After the introduction of the iPhone and getting an iMac in 2009, I decided I would soon need a solution that does a few things, and matches my policy of ‘trust no one’. I believe it was through the MacHeist bundle I got my first Mac license of 1Password, and it seems to be actively developed, meets my requirements and doesn’t store any data of mine on their servers. Time to convert my data over from info.xhead to 1Password.

At the writing of this blog article if you google for info.xhead, you won’t even find their web site anymore. You can find 1Password through

My requirements are that the application does not only support the operating systems that I am using, but that at any time I could restore my data – without an Internet connection. And that any data I store stays stored on my system. That there’s no encryption going on where any decryption keys are stored on the server of the owners of the program. And that it works on my mobile devices, as well as have really good support for syncing.

Because during the last five years I have learned that the inability to sync between devices will mean that you lose data. You have out of sync databases, and it’s hard to keep track of what’s what. 1Password syncs over Wi-fi, as well as over Dropbox, and it is made for almost every possible platform out there.

AgileBits mentioned there is a Windows Phone 7 version available too.

The trust no one policy means that I should only trust myself. I am responsible for storing the data, and securing it with a strong and unique master password. Ensuring that I know that only I have access to my encrypted data. I’ve taken the time to make sure I understand how 1Password is storing, sharing (for syncing) and encrypting the data I provide it. And this is important. Steve Gibson introduced me to the ‘TNO’ policy, and he also has a great Security Now! podcast #347 / where he discussed various password managers and their blatantly embarrassing lack of security. Programs such as LastPass and 1Password basically received Steve’s stamp of approval, which gave me the go-ahead to go full-1Password. I’ve purchased a license for each of my machines and the accompanying iOS apps for my iPhone and iPad.

Through e-mail I’ve been in discussion with the guys from AgileBits and asked them a few questions about their product, it’s security and their care for customer support and privacy:

Q: I believe that my data is stored only locally, using AES-128? Are there any plans to use AES-256?
Yes, that is correct.
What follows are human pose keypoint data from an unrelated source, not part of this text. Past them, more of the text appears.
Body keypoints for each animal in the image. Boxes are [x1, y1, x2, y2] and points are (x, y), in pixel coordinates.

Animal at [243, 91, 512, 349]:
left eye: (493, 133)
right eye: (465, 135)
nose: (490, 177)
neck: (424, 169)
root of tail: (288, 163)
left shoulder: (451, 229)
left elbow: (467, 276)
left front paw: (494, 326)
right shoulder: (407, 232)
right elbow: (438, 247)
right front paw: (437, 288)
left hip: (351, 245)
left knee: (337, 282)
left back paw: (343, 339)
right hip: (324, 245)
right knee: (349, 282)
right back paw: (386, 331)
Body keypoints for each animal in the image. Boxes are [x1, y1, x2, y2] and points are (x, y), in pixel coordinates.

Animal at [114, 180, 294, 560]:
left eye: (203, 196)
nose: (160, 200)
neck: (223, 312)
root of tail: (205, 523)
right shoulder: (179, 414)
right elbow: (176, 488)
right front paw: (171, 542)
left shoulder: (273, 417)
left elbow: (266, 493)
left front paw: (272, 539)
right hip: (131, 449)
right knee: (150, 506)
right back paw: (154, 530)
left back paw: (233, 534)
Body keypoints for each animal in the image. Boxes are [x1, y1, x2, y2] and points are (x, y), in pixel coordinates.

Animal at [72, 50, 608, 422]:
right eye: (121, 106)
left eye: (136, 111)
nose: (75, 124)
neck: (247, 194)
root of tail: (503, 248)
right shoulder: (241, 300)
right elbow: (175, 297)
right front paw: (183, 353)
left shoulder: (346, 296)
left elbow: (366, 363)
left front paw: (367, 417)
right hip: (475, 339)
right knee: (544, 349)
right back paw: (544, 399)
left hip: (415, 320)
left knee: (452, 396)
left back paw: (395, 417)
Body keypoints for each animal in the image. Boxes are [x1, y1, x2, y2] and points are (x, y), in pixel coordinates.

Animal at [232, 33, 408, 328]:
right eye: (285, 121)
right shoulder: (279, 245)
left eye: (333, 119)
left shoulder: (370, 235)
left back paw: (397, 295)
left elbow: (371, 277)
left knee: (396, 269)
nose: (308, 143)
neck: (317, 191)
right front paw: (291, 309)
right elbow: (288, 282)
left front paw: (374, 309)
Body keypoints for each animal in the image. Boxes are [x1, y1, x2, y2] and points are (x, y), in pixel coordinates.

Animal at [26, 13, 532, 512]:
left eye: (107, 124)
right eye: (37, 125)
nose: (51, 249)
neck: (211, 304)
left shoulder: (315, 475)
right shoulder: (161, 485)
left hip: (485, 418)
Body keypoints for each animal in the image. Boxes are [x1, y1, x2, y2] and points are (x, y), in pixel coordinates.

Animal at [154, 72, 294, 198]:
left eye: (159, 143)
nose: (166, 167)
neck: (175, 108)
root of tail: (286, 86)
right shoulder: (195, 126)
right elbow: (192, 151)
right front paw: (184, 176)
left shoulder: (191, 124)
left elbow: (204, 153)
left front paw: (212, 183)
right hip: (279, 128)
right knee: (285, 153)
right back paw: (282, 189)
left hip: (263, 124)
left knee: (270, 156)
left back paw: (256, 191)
AgileBits has absolutely no way to decrypt your data without access to your master password or private encryption key. And yes, we currently use AES-128 encryption. We are looking at using AES-256 in the future. (more info)

Q: Can you tell me if all the communication between say (iMac)=>(DropBox)<=(iPad) is transmitted in a secure manner?
Yes, all communication of your 1Password data is encrypted. (more info)
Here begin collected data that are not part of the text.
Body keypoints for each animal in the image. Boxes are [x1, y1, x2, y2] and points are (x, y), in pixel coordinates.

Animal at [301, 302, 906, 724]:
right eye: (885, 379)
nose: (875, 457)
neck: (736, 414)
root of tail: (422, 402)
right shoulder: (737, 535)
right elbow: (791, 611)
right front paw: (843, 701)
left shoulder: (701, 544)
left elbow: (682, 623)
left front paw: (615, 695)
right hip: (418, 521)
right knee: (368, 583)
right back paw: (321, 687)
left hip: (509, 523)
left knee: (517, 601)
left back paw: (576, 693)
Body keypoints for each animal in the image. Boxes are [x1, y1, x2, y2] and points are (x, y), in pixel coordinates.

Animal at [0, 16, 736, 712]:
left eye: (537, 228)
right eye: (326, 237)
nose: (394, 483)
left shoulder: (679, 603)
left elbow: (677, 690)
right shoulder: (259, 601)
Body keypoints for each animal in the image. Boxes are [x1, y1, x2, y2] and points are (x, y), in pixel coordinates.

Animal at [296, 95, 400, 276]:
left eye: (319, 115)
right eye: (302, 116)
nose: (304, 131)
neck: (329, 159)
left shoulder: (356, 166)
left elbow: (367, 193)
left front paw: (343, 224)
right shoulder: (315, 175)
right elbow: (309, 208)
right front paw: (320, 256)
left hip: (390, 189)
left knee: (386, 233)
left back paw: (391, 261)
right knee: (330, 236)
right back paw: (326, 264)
Q: How secure is my data stored on something like DropBox? Someone could gain access to the 1Password file if they have unauthorised access to my DropBox account.
Yes, your 1Password data is encrypted, so that even if you gave someone your data file (which we don’t recommend), they could not access your sensitive information without your master password. The only information that is not encrypted is the title and URL of each item. These are currently kept unencrypted for program efficiency, though we are planning to introduce a fully encrypted data format in the future.
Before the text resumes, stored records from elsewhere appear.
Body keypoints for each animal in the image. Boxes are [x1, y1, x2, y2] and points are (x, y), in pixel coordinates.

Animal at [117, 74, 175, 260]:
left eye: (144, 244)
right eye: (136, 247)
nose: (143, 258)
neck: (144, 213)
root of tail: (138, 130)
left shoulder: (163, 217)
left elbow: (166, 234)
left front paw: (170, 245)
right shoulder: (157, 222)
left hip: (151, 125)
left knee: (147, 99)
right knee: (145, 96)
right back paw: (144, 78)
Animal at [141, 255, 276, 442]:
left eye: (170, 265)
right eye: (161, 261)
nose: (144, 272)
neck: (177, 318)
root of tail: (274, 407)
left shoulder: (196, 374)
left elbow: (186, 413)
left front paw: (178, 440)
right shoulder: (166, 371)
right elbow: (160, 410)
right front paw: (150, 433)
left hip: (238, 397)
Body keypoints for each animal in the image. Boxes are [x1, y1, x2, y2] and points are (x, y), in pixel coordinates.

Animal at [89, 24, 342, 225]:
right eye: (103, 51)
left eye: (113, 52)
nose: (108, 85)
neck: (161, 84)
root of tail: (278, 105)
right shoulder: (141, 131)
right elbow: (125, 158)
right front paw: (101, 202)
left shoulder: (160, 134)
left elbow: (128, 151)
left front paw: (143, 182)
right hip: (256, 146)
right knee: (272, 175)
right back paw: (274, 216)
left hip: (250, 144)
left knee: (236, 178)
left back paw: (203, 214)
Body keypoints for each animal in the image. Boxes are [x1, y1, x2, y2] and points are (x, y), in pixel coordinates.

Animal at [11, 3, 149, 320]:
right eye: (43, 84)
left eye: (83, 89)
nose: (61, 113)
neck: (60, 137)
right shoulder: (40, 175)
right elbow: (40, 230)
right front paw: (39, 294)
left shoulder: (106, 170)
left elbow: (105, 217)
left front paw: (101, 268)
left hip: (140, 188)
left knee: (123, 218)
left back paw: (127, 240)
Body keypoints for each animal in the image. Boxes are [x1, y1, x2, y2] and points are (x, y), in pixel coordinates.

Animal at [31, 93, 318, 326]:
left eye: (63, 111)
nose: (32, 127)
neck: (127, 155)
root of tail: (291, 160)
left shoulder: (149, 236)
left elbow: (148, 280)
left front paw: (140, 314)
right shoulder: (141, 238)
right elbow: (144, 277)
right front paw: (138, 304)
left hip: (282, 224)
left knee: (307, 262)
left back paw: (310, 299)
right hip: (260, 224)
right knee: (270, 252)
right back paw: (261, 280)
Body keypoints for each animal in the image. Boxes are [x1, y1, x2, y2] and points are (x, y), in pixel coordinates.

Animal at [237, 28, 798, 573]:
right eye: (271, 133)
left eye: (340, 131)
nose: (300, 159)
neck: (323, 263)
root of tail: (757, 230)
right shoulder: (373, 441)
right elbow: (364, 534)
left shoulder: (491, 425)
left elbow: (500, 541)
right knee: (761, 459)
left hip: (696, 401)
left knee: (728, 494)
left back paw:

All of this information is great, and together with their blog posts it is clear that their development is on-going and that they understand crypto and customer needs. But that is not all. The apps are simple to use, dynamic and flexible, and look great. The apps are quite affordable, especially considering what data you’re storing. They use browser extensions so it’s hardly any work to generate new accounts or to login to existing sites. And they support a wide variety of devices and operating systems. I also use the app to store credit card details, secure notes, software license details, and other snippets of sensitive data.

Supporting the Apple community in regards to design is something they understand as well. The programs and apps look great, are intuitive to use and easy to search through. They have a unique look, and adapt to various screen sizes very well. Apple releases a Retina display laptop? AgileBits releases 1Password with Retina display support. And not six months later. Just saying.

It really is so much better to have a single app that covers all aspects of managing your passwords, and securely storing your personal data, It also gives you the power to easily access it at any time, on any platform, and having this data with you on go via apps for mobile devices. I really think people are stupid for not investing a little bit of money into an application to take preventive measures against having data stolen, lost, or to simply improve the way they browse online. With a password manager you start using a unique login for each account you create, with a strong and long password. And you do not have to remember any of them. So stop using ‘monkey’ or ‘password’ ok?